Stated goal a: Print the blog post below about writing poems to order, word for word and in full.

Supplied text:
________________

Blogrant

LAST WEEK JORDI TORRENT, the film director responsible for my entire celluloid career (a non-speaking 20 seconds), who has clearly been reading Arthur Waley’s The Opium War through Chinese Eyes, sent me a poetic challenge: to perform the exercise set by Lin Zexu, the better part of 200 years ago, for aspirant imperial civil servants in his charge: 

 

On August 1oth, he summoned to a re-test sixty students, twenty from each Academy, of whom all but four presented themselves. The subject of the poem they had to write was ‘For one evening the miasmic mists by the wind have been rolled away’. The rhyme had to be ‘Han’ 

 

And by “tomorrow lunchtime” what is more.  

This was the result: 

 

The Rhyme had to be ‘Han’ 

 

for Jordi and Flavia 

 

“For one evening the miasmic mists 

 by the wind have been rolled away” 

 

Granted that, once the fog has lifted,              

what do we see? The silhouette of a man 

carved into the hillside, at his wrists 

and ankles rings of moss, a nosegay 

of wildflowers placed by a prude 

over his cock, which hasn’t been …thrifted 

shall we say – a neologism, I admit, crude, 

and arguably uncalled-for, since ‘Han’  

was supposed to be the rhyme. 

 

The problem, though, is the same every time 

we write poems to order: that the world  

wriggles out from under us. In this case, 

a sudden crosswind has slyly whirled 

aloft the flowery figleaf, and the race  

is on between the punctual puritan 

and a returning miasma to reimpose 

decorum – but still, weren’t we supposed 

willy-nilly to make the rhyme ‘Han’? 

 

of which, I have to say, I am foolishly proud, under the circumstances.  

 

But it set me to thinking about writing to order generally. Of course, since the earliest times, poets have written – been required to write – paeans to the boss class. Horace, for one, wrote many lines in praise of Augustus, not always his best: Odes I, 2, for example, which ends “…hic ames dici pater atque princeps, / neu sinas Medos equitare inultos / te duce, Caesar.” Andrew Marvell, some centuries later, wrote (with a nod to his Roman predecessor) the rather surprising – though not wholly un-nuanced – ‘An Horatian Ode upon Cromwell’s Return from Ireland’ 

 

So restless Cromwell could not cease 

In the inglorious arts of peace, 

But thorough advent’rous war 

Urged his active star.

________________

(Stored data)
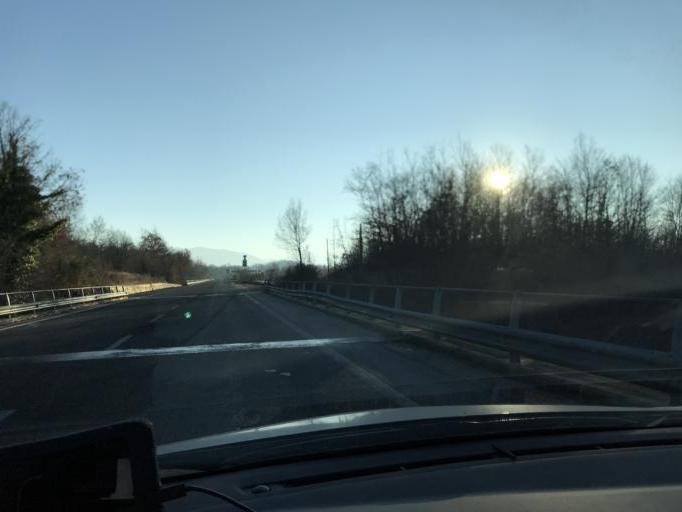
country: IT
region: Latium
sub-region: Provincia di Rieti
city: Fiamignano
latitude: 42.2621
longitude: 13.0879
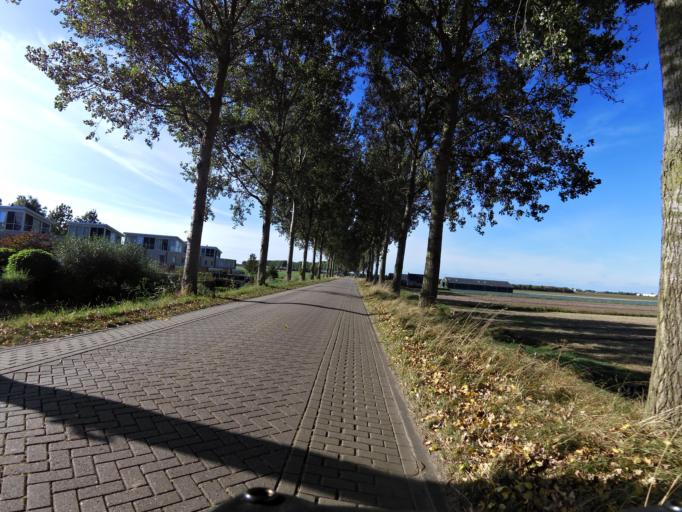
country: NL
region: South Holland
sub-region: Gemeente Zwijndrecht
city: Zwijndrecht
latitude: 51.7877
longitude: 4.6068
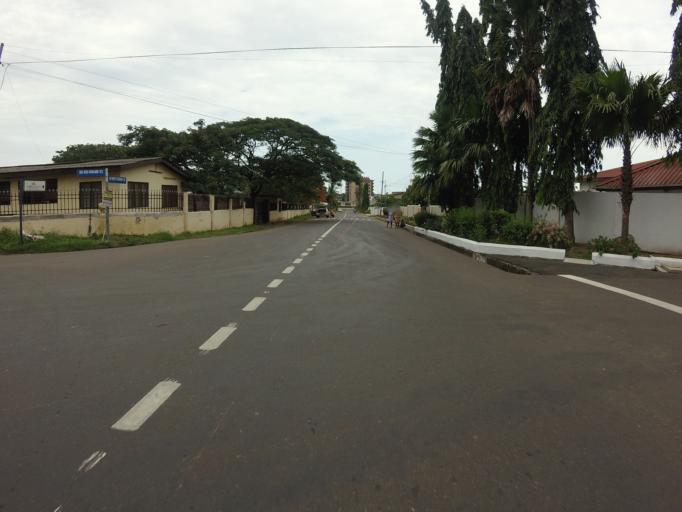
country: GH
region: Greater Accra
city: Dome
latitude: 5.6141
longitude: -0.2045
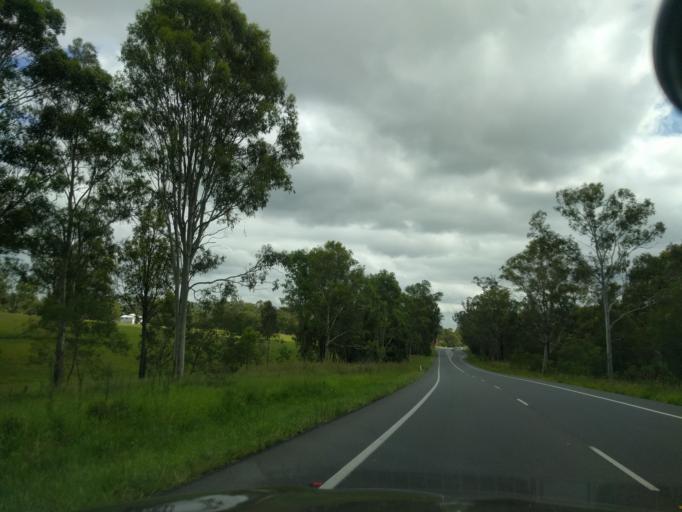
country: AU
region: Queensland
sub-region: Logan
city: Cedar Vale
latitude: -27.8684
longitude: 152.9990
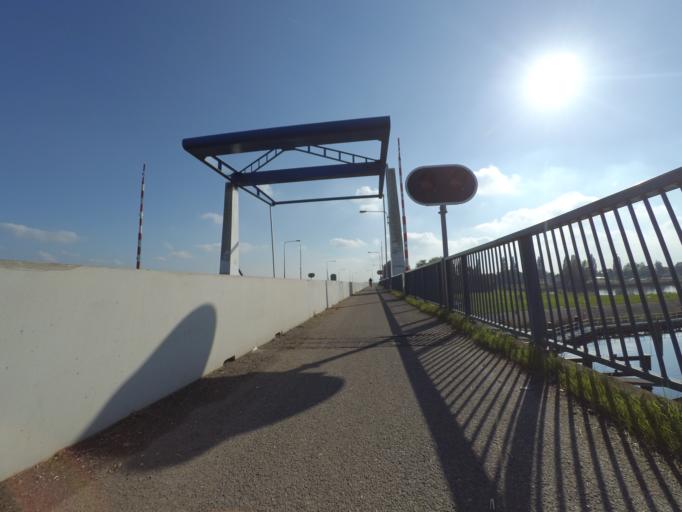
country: NL
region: Gelderland
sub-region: Gemeente Nijkerk
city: Nijkerk
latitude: 52.2624
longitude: 5.4709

________________

Stated goal b: From the rows above, output the lines starting at the line that contains "sub-region: Gemeente Zwijndrecht" and ending at the end of the rows, with both ends included. Leave the pictures out.

Correct response a:
Blogrant

LAST WEEK JORDI TORRENT, the film director responsible for my entire celluloid career (a non-speaking 20 seconds), who has clearly been reading Arthur Waley’s The Opium War through Chinese Eyes, sent me a poetic challenge: to perform the exercise set by Lin Zexu, the better part of 200 years ago, for aspirant imperial civil servants in his charge: 

 

On August 1oth, he summoned to a re-test sixty students, twenty from each Academy, of whom all but four presented themselves. The subject of the poem they had to write was ‘For one evening the miasmic mists by the wind have been rolled away’. The rhyme had to be ‘Han’ 

 

And by “tomorrow lunchtime” what is more.  

This was the result: 

 

The Rhyme had to be ‘Han’ 

 

for Jordi and Flavia 

 

“For one evening the miasmic mists 

 by the wind have been rolled away” 

 

Granted that, once the fog has lifted,              

what do we see? The silhouette of a man 

carved into the hillside, at his wrists 

and ankles rings of moss, a nosegay 

of wildflowers placed by a prude 

over his cock, which hasn’t been …thrifted 

shall we say – a neologism, I admit, crude, 

and arguably uncalled-for, since ‘Han’  

was supposed to be the rhyme. 

 

The problem, though, is the same every time 

we write poems to order: that the world  

wriggles out from under us. In this case, 

a sudden crosswind has slyly whirled 

aloft the flowery figleaf, and the race  

is on between the punctual puritan 

and a returning miasma to reimpose 

decorum – but still, weren’t we supposed 

willy-nilly to make the rhyme ‘Han’? 

 

of which, I have to say, I am foolishly proud, under the circumstances.  

 

But it set me to thinking about writing to order generally. Of course, since the earliest times, poets have written – been required to write – paeans to the boss class. Horace, for one, wrote many lines in praise of Augustus, not always his best: Odes I, 2, for example, which ends “…hic ames dici pater atque princeps, / neu sinas Medos equitare inultos / te duce, Caesar.” Andrew Marvell, some centuries later, wrote (with a nod to his Roman predecessor) the rather surprising – though not wholly un-nuanced – ‘An Horatian Ode upon Cromwell’s Return from Ireland’ 

 

So restless Cromwell could not cease 

In the inglorious arts of peace, 

But thorough advent’rous war 

Urged his active star.

Correct response b:
sub-region: Gemeente Zwijndrecht
city: Zwijndrecht
latitude: 51.7877
longitude: 4.6068
country: GH
region: Greater Accra
city: Dome
latitude: 5.6141
longitude: -0.2045
country: AU
region: Queensland
sub-region: Logan
city: Cedar Vale
latitude: -27.8684
longitude: 152.9990
country: NL
region: Gelderland
sub-region: Gemeente Nijkerk
city: Nijkerk
latitude: 52.2624
longitude: 5.4709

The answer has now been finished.